To my mind, however, therapists must also understand that they offer a fundamentally different approach than these other sources of help: therapists do not provide their own version of reality to clients. Or at least they shouldn’t. The only version of reality that the therapist should insist on is how therapy is conducted; otherwise, therapists should be more interested in the client’s reality than their own, because that is the reality the client will always carry around.

Other forms of help have the basic attitude of this is what life is and this is how my perspective/program/technique is going to help you. In my opinion, the legitimacy of something like a self-help program is compromised by its insistence that the same thing—whatever it is—will work for everyone. Therapy does not insist on one worldview because it understands that a new approach is needed for each client. While basic structures exist as a matter of logistical necessity (i.e., the therapist must insist on a session duration, otherwise things would get chaotic), much is flexible. The therapy is always being updated based on what the client needs.
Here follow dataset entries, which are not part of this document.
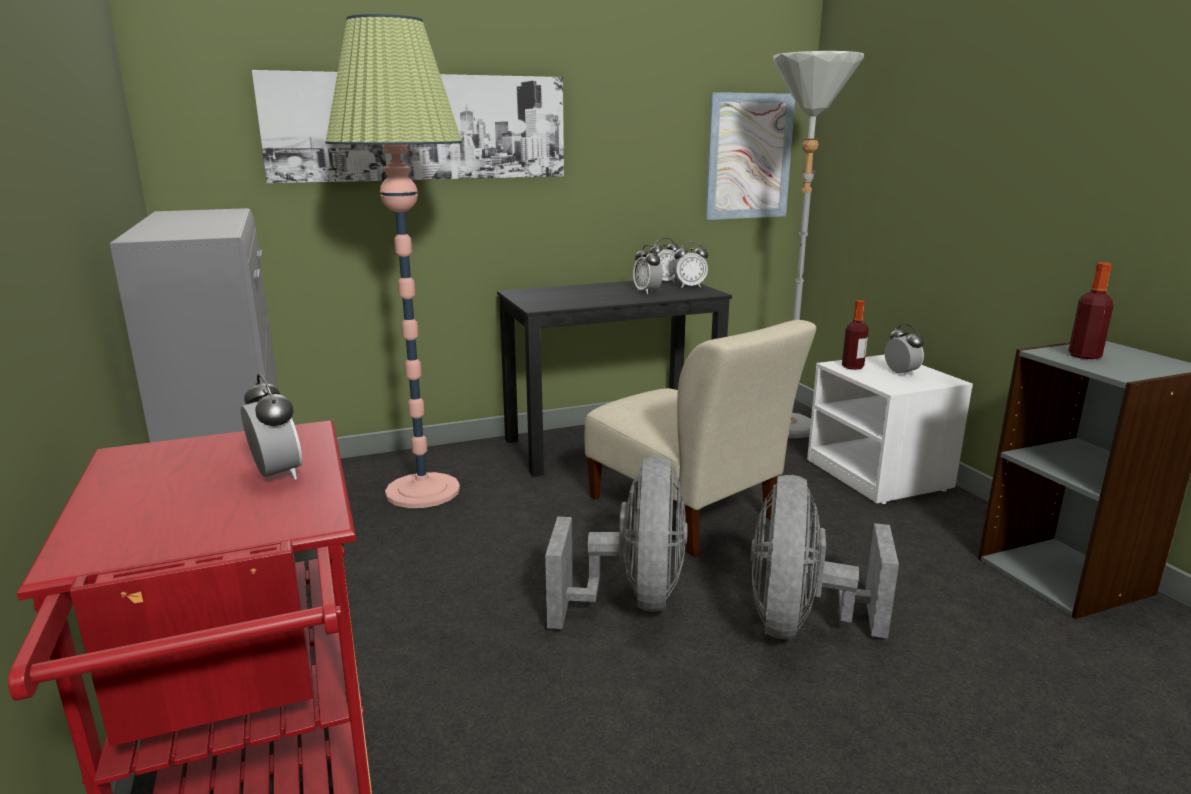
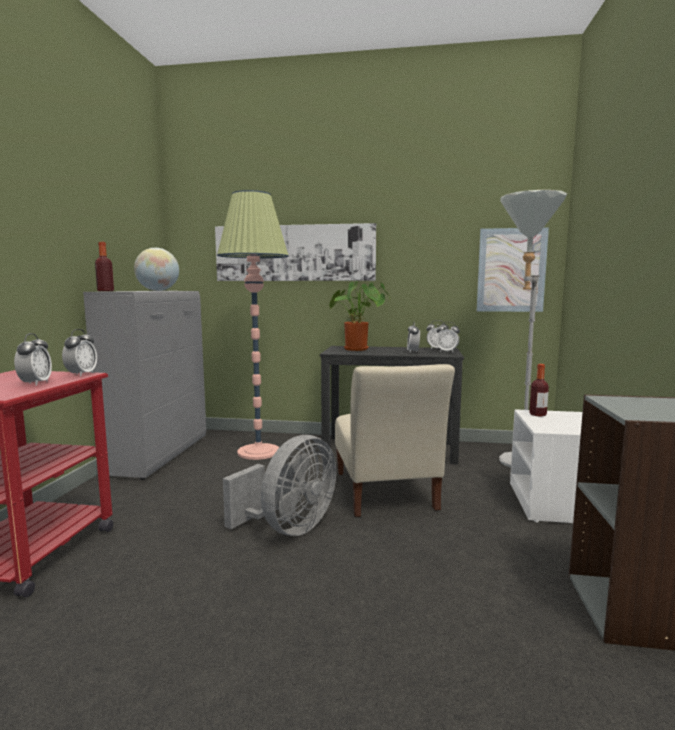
camera: 30 degrees right, 10 degrees down
(204, 219) = (158, 290): none -> globe
(562, 295) = (359, 349): none -> potted plant
(800, 623) = (371, 571): grey fan -> none
(901, 373) = (570, 423): alarm clock -> alarm clock (81, 374)
(1084, 356) = (636, 403): bottle -> bottle (105, 291)

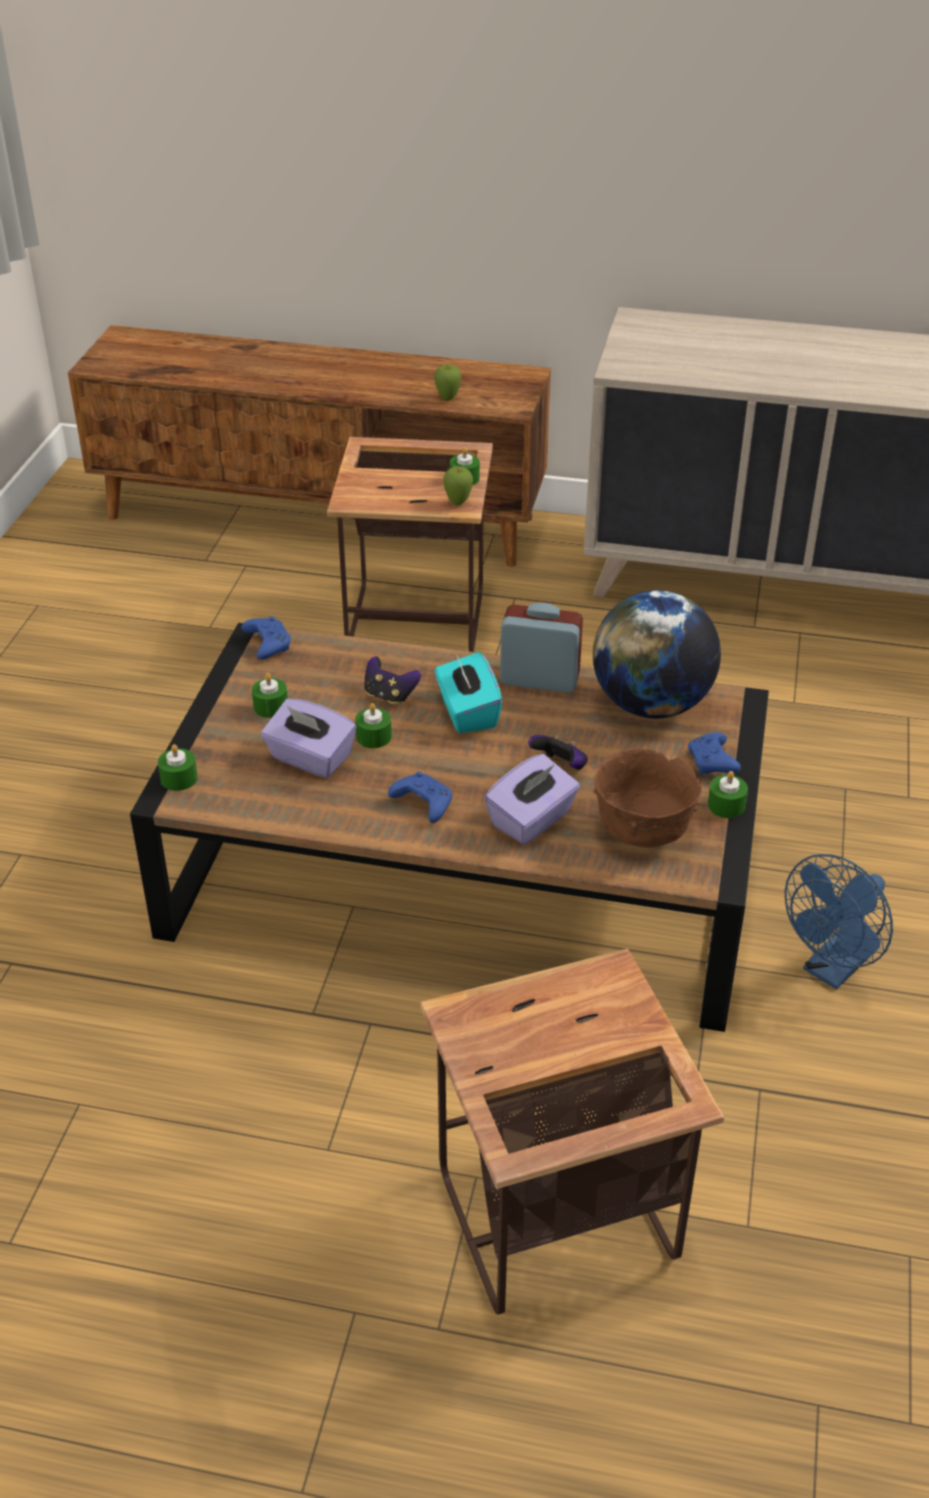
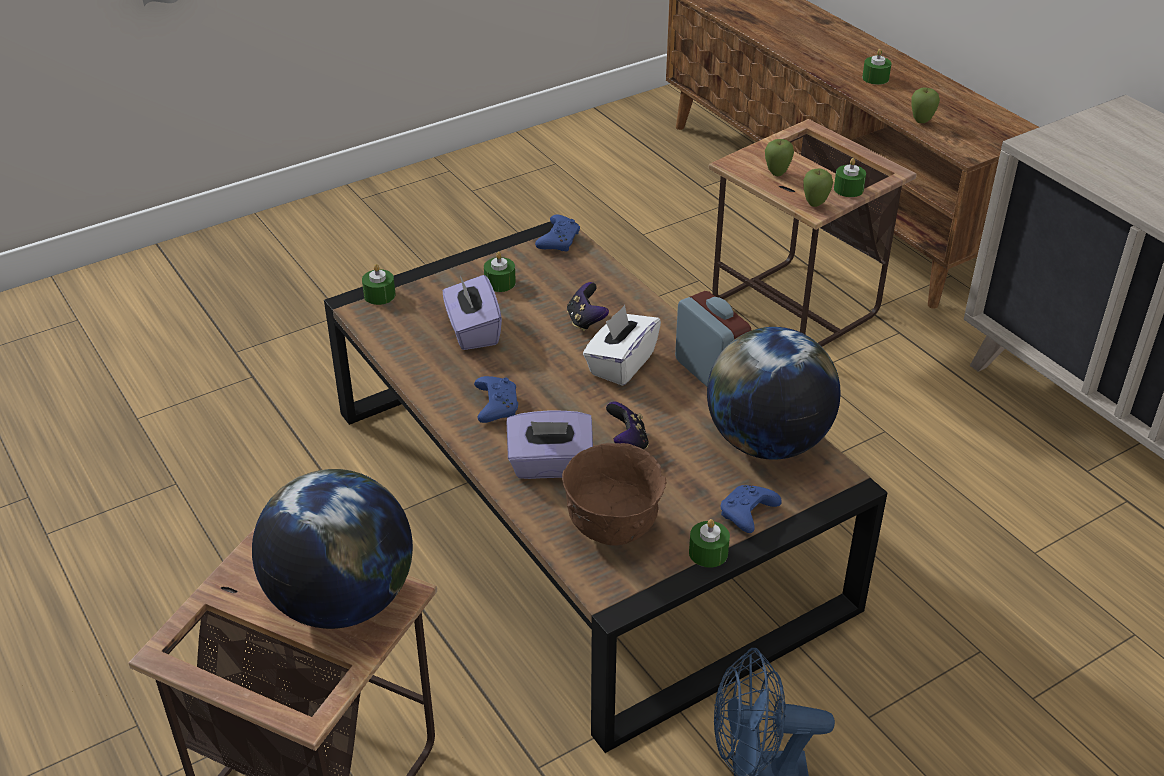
camera: 45 degrees right, 0 degrees up
(373, 737) = (533, 342): green candle -> green candle (875, 78)
(393, 493) = (777, 174): none -> apple
(467, 712) = (621, 364): turquoise tissue box -> white tissue box
(582, 1010) = (342, 601): none -> globe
So, the basic question is whether you are going to bring your reality to the client or the client is going to bring their reality to you. Whoever is bringing the reality is doing most of the explaining, conducting, exploring. To me, it seems disingenuous to tell people what life is or how to live it. I’m okay with my dentist being the expert on my teeth, my accountant being an expert on my taxes, and my mechanic being an expert on my car, but I’m not okay with anyone being an expert on my past and future, my potential, my opinions, the nature of my relationships, or anything else that comprises my subjective experience. The therapist is only an expert on the way those things are explored and eventually resolved.

Of course, it is impossible for me not to bring a certain degree of my own reality to the room—hidden even in the questions I ask—but the most important thing is the overall attitude. Am I going to allow the client to be an expert in his or her own reality, or am I—“the professional”—going to take that over?